** Data under study follows **
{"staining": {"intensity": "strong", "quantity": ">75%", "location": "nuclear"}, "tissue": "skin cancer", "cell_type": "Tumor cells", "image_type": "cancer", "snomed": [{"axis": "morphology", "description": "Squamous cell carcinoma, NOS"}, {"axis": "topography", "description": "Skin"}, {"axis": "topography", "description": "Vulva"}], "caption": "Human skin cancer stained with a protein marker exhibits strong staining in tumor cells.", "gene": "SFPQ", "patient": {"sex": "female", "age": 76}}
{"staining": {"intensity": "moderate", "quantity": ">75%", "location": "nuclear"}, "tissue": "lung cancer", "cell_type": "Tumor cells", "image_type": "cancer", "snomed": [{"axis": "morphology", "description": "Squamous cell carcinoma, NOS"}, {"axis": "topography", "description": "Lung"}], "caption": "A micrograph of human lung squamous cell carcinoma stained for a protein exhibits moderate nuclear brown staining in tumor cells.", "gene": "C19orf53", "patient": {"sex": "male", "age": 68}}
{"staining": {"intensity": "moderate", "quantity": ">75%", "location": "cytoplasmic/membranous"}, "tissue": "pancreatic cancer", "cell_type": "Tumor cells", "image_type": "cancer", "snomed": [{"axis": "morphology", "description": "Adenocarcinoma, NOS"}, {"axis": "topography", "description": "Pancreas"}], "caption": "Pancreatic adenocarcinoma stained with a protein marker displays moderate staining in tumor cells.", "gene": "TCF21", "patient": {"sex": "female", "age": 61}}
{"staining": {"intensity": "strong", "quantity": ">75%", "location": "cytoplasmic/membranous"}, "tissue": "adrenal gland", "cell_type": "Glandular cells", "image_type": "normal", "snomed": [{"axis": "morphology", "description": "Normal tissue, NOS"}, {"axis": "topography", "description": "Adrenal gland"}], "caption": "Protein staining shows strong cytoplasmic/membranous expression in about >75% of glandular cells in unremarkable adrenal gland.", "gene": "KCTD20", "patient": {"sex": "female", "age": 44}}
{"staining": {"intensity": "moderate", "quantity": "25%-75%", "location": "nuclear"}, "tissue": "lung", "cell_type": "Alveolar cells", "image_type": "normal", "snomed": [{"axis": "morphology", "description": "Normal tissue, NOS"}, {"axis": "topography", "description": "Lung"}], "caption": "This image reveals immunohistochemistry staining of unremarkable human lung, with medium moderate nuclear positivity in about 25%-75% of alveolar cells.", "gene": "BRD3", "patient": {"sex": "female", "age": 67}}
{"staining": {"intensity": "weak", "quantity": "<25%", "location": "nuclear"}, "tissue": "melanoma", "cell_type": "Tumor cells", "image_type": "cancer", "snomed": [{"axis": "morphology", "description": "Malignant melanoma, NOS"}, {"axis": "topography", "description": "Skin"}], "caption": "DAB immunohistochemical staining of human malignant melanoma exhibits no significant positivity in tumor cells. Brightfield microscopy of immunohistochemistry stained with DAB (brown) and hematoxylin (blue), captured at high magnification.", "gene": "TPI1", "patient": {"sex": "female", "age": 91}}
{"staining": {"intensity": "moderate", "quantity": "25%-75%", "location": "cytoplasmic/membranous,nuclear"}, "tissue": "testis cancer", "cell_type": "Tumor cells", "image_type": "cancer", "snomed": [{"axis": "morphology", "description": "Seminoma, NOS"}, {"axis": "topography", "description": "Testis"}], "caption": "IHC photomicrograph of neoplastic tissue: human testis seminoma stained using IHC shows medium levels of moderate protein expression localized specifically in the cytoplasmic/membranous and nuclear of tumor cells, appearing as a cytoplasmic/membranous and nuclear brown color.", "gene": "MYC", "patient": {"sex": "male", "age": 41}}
** End of Data under study **
Faithfully copy every entry, leaving nothing out.

Result:
{"staining": {"intensity": "strong", "quantity": ">75%", "location": "nuclear"}, "tissue": "skin cancer", "cell_type": "Tumor cells", "image_type": "cancer", "snomed": [{"axis": "morphology", "description": "Squamous cell carcinoma, NOS"}, {"axis": "topography", "description": "Skin"}, {"axis": "topography", "description": "Vulva"}], "caption": "Human skin cancer stained with a protein marker exhibits strong staining in tumor cells.", "gene": "SFPQ", "patient": {"sex": "female", "age": 76}}
{"staining": {"intensity": "moderate", "quantity": ">75%", "location": "nuclear"}, "tissue": "lung cancer", "cell_type": "Tumor cells", "image_type": "cancer", "snomed": [{"axis": "morphology", "description": "Squamous cell carcinoma, NOS"}, {"axis": "topography", "description": "Lung"}], "caption": "A micrograph of human lung squamous cell carcinoma stained for a protein exhibits moderate nuclear brown staining in tumor cells.", "gene": "C19orf53", "patient": {"sex": "male", "age": 68}}
{"staining": {"intensity": "moderate", "quantity": ">75%", "location": "cytoplasmic/membranous"}, "tissue": "pancreatic cancer", "cell_type": "Tumor cells", "image_type": "cancer", "snomed": [{"axis": "morphology", "description": "Adenocarcinoma, NOS"}, {"axis": "topography", "description": "Pancreas"}], "caption": "Pancreatic adenocarcinoma stained with a protein marker displays moderate staining in tumor cells.", "gene": "TCF21", "patient": {"sex": "female", "age": 61}}
{"staining": {"intensity": "strong", "quantity": ">75%", "location": "cytoplasmic/membranous"}, "tissue": "adrenal gland", "cell_type": "Glandular cells", "image_type": "normal", "snomed": [{"axis": "morphology", "description": "Normal tissue, NOS"}, {"axis": "topography", "description": "Adrenal gland"}], "caption": "Protein staining shows strong cytoplasmic/membranous expression in about >75% of glandular cells in unremarkable adrenal gland.", "gene": "KCTD20", "patient": {"sex": "female", "age": 44}}
{"staining": {"intensity": "moderate", "quantity": "25%-75%", "location": "nuclear"}, "tissue": "lung", "cell_type": "Alveolar cells", "image_type": "normal", "snomed": [{"axis": "morphology", "description": "Normal tissue, NOS"}, {"axis": "topography", "description": "Lung"}], "caption": "This image reveals immunohistochemistry staining of unremarkable human lung, with medium moderate nuclear positivity in about 25%-75% of alveolar cells.", "gene": "BRD3", "patient": {"sex": "female", "age": 67}}
{"staining": {"intensity": "weak", "quantity": "<25%", "location": "nuclear"}, "tissue": "melanoma", "cell_type": "Tumor cells", "image_type": "cancer", "snomed": [{"axis": "morphology", "description": "Malignant melanoma, NOS"}, {"axis": "topography", "description": "Skin"}], "caption": "DAB immunohistochemical staining of human malignant melanoma exhibits no significant positivity in tumor cells. Brightfield microscopy of immunohistochemistry stained with DAB (brown) and hematoxylin (blue), captured at high magnification.", "gene": "TPI1", "patient": {"sex": "female", "age": 91}}
{"staining": {"intensity": "moderate", "quantity": "25%-75%", "location": "cytoplasmic/membranous,nuclear"}, "tissue": "testis cancer", "cell_type": "Tumor cells", "image_type": "cancer", "snomed": [{"axis": "morphology", "description": "Seminoma, NOS"}, {"axis": "topography", "description": "Testis"}], "caption": "IHC photomicrograph of neoplastic tissue: human testis seminoma stained using IHC shows medium levels of moderate protein expression localized specifically in the cytoplasmic/membranous and nuclear of tumor cells, appearing as a cytoplasmic/membranous and nuclear brown color.", "gene": "MYC", "patient": {"sex": "male", "age": 41}}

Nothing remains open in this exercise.